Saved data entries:
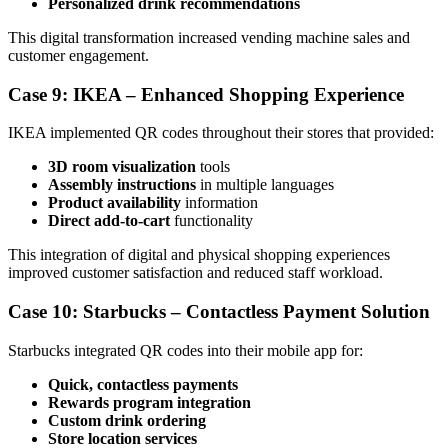
Personalized drink recommendations
This digital transformation increased vending machine sales and
customer engagement.
Case 9: IKEA – Enhanced Shopping Experience
IKEA implemented QR codes throughout their stores that provided:
3D room visualization
tools
Assembly instructions
in multiple languages
Product availability
information
Direct add-to-cart
functionality
This integration of digital and physical shopping experiences
improved customer satisfaction and reduced staff workload.
Case 10: Starbucks – Contactless Payment Solution
Starbucks integrated QR codes into their mobile app for:
Quick, contactless payments
Rewards program integration
Custom drink ordering
Store location services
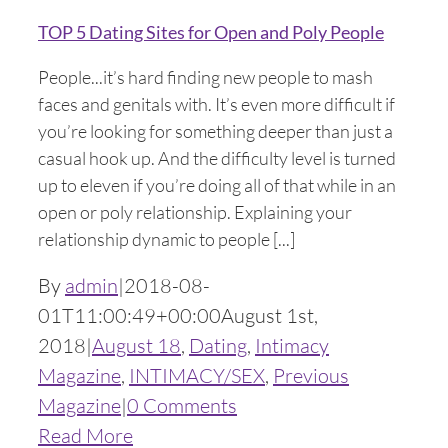
TOP 5 Dating Sites for Open and Poly People
People...it’s hard finding new people to mash
faces and genitals with. It’s even more difficult if
you’re looking for something deeper than just a
casual hook up. And the difficulty level is turned
up to eleven if you’re doing all of that while in an
open or poly relationship. Explaining your
relationship dynamic to people [...]
By
admin
|
2018-08-
01T11:00:49+00:00
August 1st,
2018
|
August 18
,
Dating
,
Intimacy
Magazine
,
INTIMACY/SEX
,
Previous
Magazine
|
0 Comments
Read More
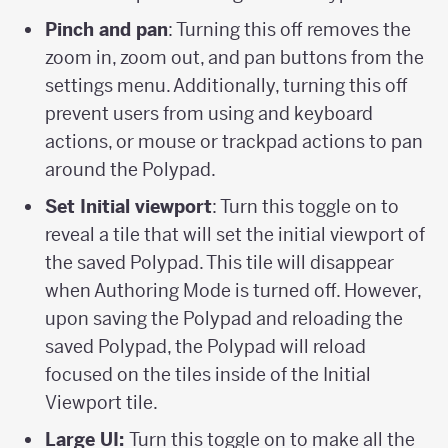
Pinch and pan
: Turning this off removes the
zoom in, zoom out, and pan buttons from the
settings menu. Additionally, turning this off
prevent users from using and keyboard
actions, or mouse or trackpad actions to pan
around the Polypad.
Set Initial viewport
: Turn this toggle on to
reveal a tile that will set the initial viewport of
the saved Polypad. This tile will disappear
when Authoring Mode is turned off. However,
upon saving the Polypad and reloading the
saved Polypad, the Polypad will reload
focused on the tiles inside of the Initial
Viewport tile.
Large UI:
Turn this toggle on to make all the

■ Exercise description ■
What you return must match the lines from the top of the data through the line with "This integration of" exactly, with the pictures removed.

■ Task answer ■
Personalized drink recommendations
This digital transformation increased vending machine sales and
customer engagement.
Case 9: IKEA – Enhanced Shopping Experience
IKEA implemented QR codes throughout their stores that provided:
3D room visualization
tools
Assembly instructions
in multiple languages
Product availability
information
Direct add-to-cart
functionality
This integration of digital and physical shopping experiences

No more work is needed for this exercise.